Only 2.4% of railway’s COVID coaches were used

Indian Railways converted 5,601 railway coaches into emergency COVID-19 isolation wards to deal with an expected surge in critical COVID-19 cases, but only 135 of these were ever put to use, data from the ministry of railways reveals.

Indian Railways spent a total of 38.30 cr — or about 68,380 per coach — to equip these compartments with certain basic medical facilities and turn each of them into 7 to 9 viable COVID-19 patient monitoring and isolation pods.

“For conversion of these coaches into isolation wards, minor modifications like removal of middle berth and conversion of one toilet into shower room was carried out with provision of medical facilities and other items,” according to the ministry.


Indian Railways was told to convert these coaches into isolation wards around April of last year, when there was a fear in government circles that the number of COVID-19 patients requiring 24-hour medical care in the country could hit lakhs or even millions.

At the same time, India did not have enough capacity in its hospitals to take care of the isolation needs of millions of patients.

Therefore, these railway coaches were asked to be prepared as a back-up option, in case the country ran out of hospital and other, tent-based isolation facilities.

Train-based isolation facilities also had the added advantage of being highly mobile, and allowing them to be moved quickly to COVID hotspots in remote areas without proper healthcare infrastructure.

Ultimately, only three states even came close to filling up their institutional capacity — Delhi, Uttar Pradesh and Bihar — and asked for these modified railway coaches.

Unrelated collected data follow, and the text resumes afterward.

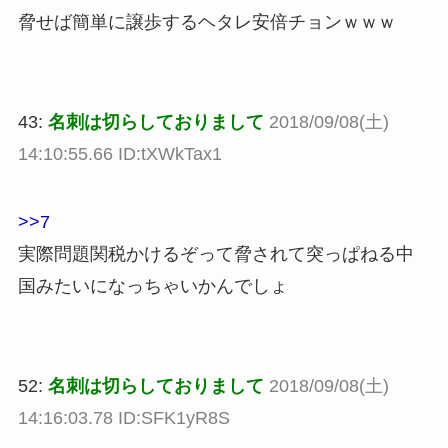
脅せば簡単に譲歩するヘタレ安倍チョンｗｗｗ
43:
名刺は切らしておりまして
2018/09/08(土)
14:10:55.66 ID:tXWkTax1
>>7
実際問題関税かけるぞって脅されて突っぱねる中
国みたいになっちゃいかんでしょ
52:
名刺は切らしておりまして
2018/09/08(土)
14:16:03.78 ID:SFK1yR8S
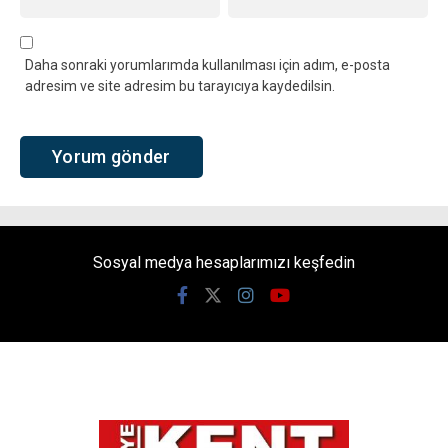
Daha sonraki yorumlarımda kullanılması için adım, e-posta
adresim ve site adresim bu tarayıcıya kaydedilsin.
Sosyal medya hesaplarımızı keşfedin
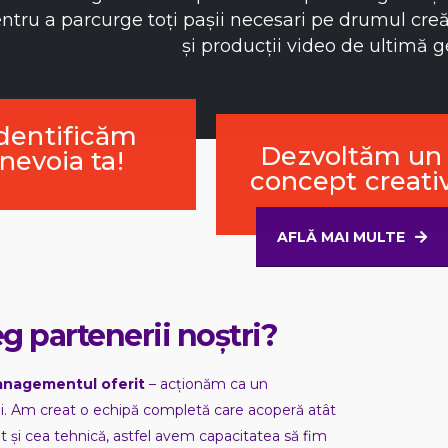
ntru a parcurge toți pașii necesari pe drumul cr
și producții video de ultimă g
dentificăm
Dezvoltăm un
nevoia ta!
concept creati
AFLĂ MAI MULTE
g partenerii noștri?
anagementul oferit
– acționăm ca un
cii. Am creat o echipă completă care acoperă atât
t și cea tehnică, astfel avem capacitatea să fim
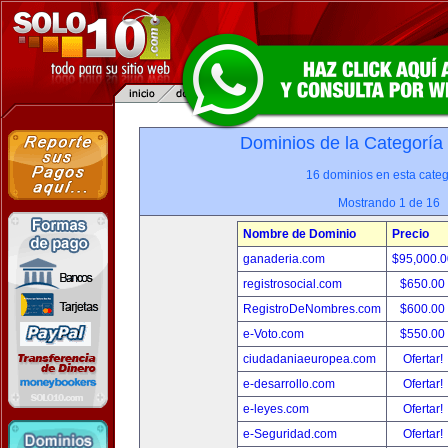
Dominios de la Categoría
16 dominios en esta categ
Mostrando 1 de 16
Nombre de Dominio
Precio
ganaderia.com
$95,000.
registrosocial.com
$650.00
RegistroDeNombres.com
$600.00
e-Voto.com
$550.00
ciudadaniaeuropea.com
Ofertar!
e-desarrollo.com
Ofertar!
e-leyes.com
Ofertar!
e-Seguridad.com
Ofertar!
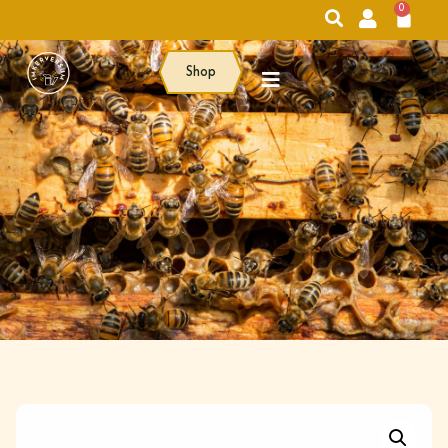
0
Shop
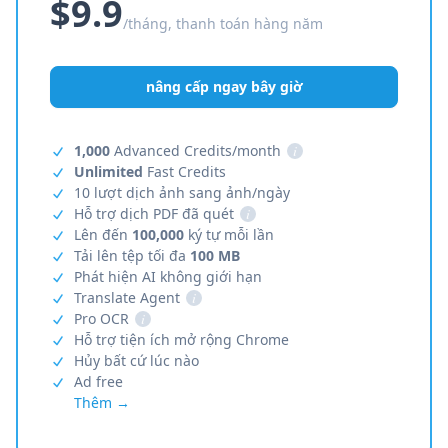
$9.9
/tháng, thanh toán hàng năm
nâng cấp ngay bây giờ
1,000
Advanced Credits/month
i
Unlimited
Fast Credits
10 lượt dịch ảnh sang ảnh/ngày
Hỗ trợ dịch PDF đã quét
i
Lên đến
100,000
ký tự mỗi lần
Tải lên tệp tối đa
100 MB
Phát hiện AI không giới hạn
Translate Agent
i
Pro OCR
i
Hỗ trợ tiện ích mở rộng Chrome
Hủy bất cứ lúc nào
Ad free
Thêm →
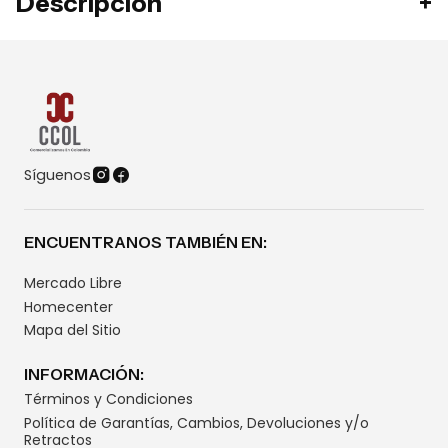
Descripción
Síguenos
ENCUENTRANOS TAMBIÉN EN:
Mercado Libre
Homecenter
Mapa del Sitio
INFORMACIÓN:
Términos y Condiciones
Política de Garantías, Cambios, Devoluciones y/o
Retractos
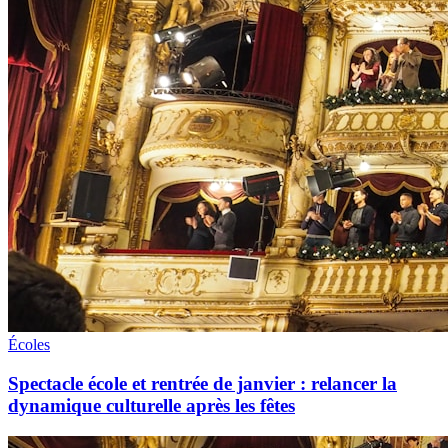
Écoles
Spectacle école et rentrée de janvier : relancer la
dynamique culturelle après les fêtes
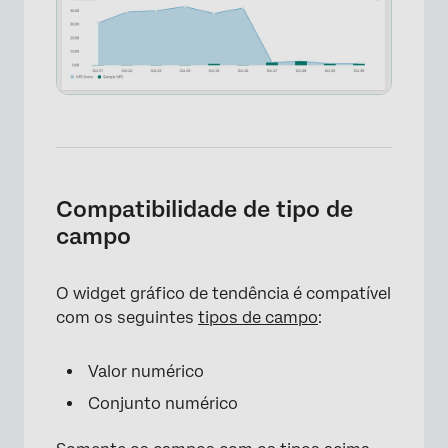
Compatibilidade de tipo de
campo
O widget gráfico de tendência é compatível
com os seguintes
tipos de campo
:
Valor numérico
Conjunto numérico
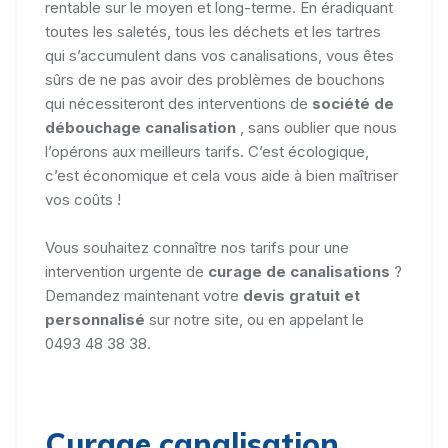
rentable sur le moyen et long-terme. En éradiquant
toutes les saletés, tous les déchets et les tartres
qui s’accumulent dans vos canalisations, vous êtes
sûrs de ne pas avoir des problèmes de bouchons
qui nécessiteront des interventions de
société de
débouchage canalisation
, sans oublier que nous
l’opérons aux meilleurs tarifs. C’est écologique,
c’est économique et cela vous aide à bien maîtriser
vos coûts !
Vous souhaitez connaître nos tarifs pour une
intervention urgente de
curage de canalisations
?
Demandez maintenant votre
devis gratuit et
personnalisé
sur notre site, ou en appelant le
0493 48 38 38.
Curage canalisation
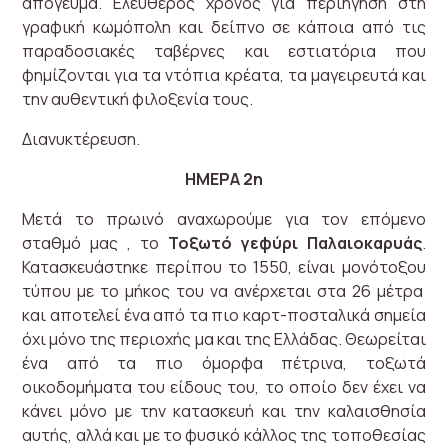
απόγευμα. Ελεύθερος χρόνος για περιήγηση στη
γραφική κωμόπολη και δείπνο σε κάποια από τις
παραδοσιακές ταβέρνες και εστιατόρια που
φημίζονται για τα ντόπια κρέατα, τα μαγειρευτά και
την αυθεντική φιλοξενία τους.
Διανυκτέρευση.
ΗΜΕΡΑ 2η
Μετά το πρωινό αναχωρούμε για τον επόμενο
σταθμό μας , το
Τοξωτό γεφύρι Παλαιοκαρυάς
.
Κατασκευάστηκε περίπου το 1550, είναι μονότοξου
τύπου με το μήκος του να ανέρχεται στα 26 μέτρα
και αποτελεί ένα από τα πιο καρτ-ποσταλικά σημεία
όχι μόνο της περιοχής μα και της Ελλάδας. Θεωρείται
ένα από τα πιο όμορφα πέτρινα, τοξωτά
οικοδομήματα του είδους του, το οποίο δεν έχει να
κάνει μόνο με την κατασκευή και την καλαισθησία
αυτής, αλλά και με το φυσικό κάλλος της τοποθεσίας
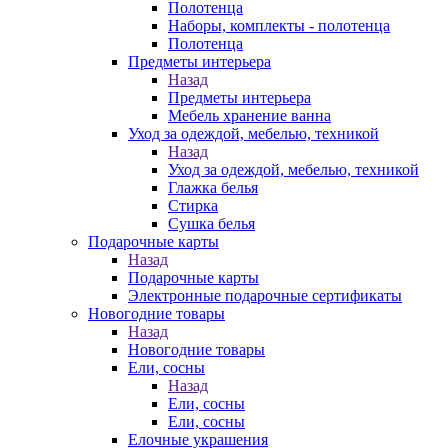
Полотенца
Наборы, комплекты - полотенца
Полотенца
Предметы интерьера
Назад
Предметы интерьера
Мебель хранение ванна
Уход за одеждой, мебелью, техникой
Назад
Уход за одеждой, мебелью, техникой
Глажка белья
Стирка
Сушка белья
Подарочные карты
Назад
Подарочные карты
Электронные подарочные сертификаты
Новогодние товары
Назад
Новогодние товары
Ели, сосны
Назад
Ели, сосны
Ели, сосны
Елочные украшения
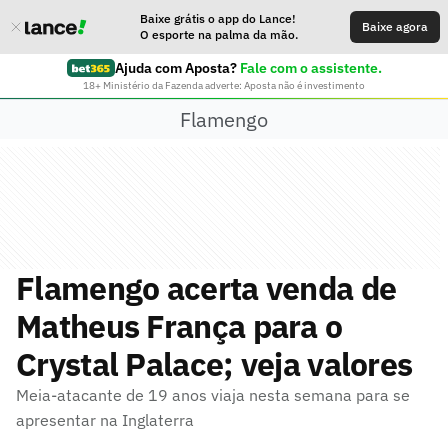
Baixe grátis o app do Lance!
Baixe agora
O esporte na palma da mão.
Ajuda com Aposta?
Fale com o assistente.
18+ Ministério da Fazenda adverte: Aposta não é investimento
Flamengo
Flamengo acerta venda de
Matheus França para o
Crystal Palace; veja valores
Meia-atacante de 19 anos viaja nesta semana para se
apresentar na Inglaterra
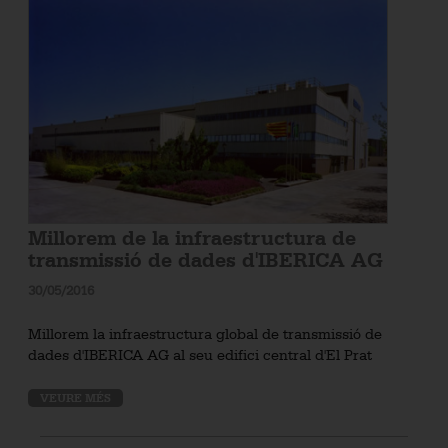
Millorem de la infraestructura de
transmissió de dades d'IBERICA AG
30/05/2016
Millorem la infraestructura global de transmissió de
dades d'IBERICA AG al seu edifici central d'El Prat
VEURE MÉS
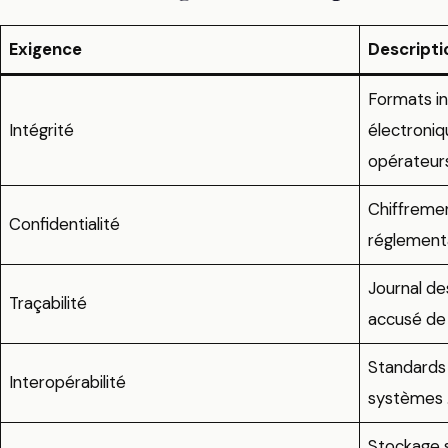
Exigence
Descripti
Formats in
Intégrité
électroniq
opérateu
Chiffreme
Confidentialité
réglement
Journal d
Traçabilité
accusé de
Standards
Interopérabilité
systèmes
Stockage 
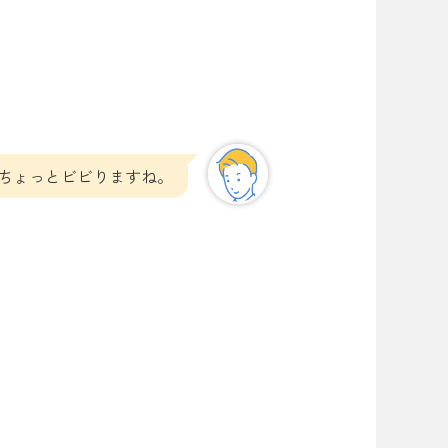
ちょっとビビりますね。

Out of the 5,601 modified coaches, Delhi requisitioned 503, while Uttar Pradesh asked for 270 and Bihar took delivery of 40.

Inside an isolation ward


Even though close to about a fourth of the country’s population — or about 350 million people — are estimated to have caught the infection according to serosurveys — the actual number of people who required institutional monitoring and care has so far been less than 1 million (0.35%) or so.

This is in sharp contrast to countries like Italy and Spain, where an estimated 3-5% of those who caught the virus required institutional care.

It is believed that Indians have greater ‘natural immunity’ towards the coronavirus, which helped keep the symptoms of COVID-19 under control and allowed more than 99.6% of the patients to recover without any help from the authorities or health care facilities.

It has been speculated that the low rate of complications from COVID-19 among Indians may be because of several reasons, including the widespread use of anti-viral spices — such as turmeric, ginger, garlic and pepper — in Indian cuisine, as well as acquired immunity to coronaviruses in general due to high prevalence of coronavirus infections in the population, particularly in farming communities.

For now, Government of India has instructed Indian Railways that it can reallocate these coaches back into passenger service operations if the age of the coach is less than 20 years old. Older coaches have been asked to be kept as a standby, given the rising case numbers in the ‘second wave’ of COVID-19 in India.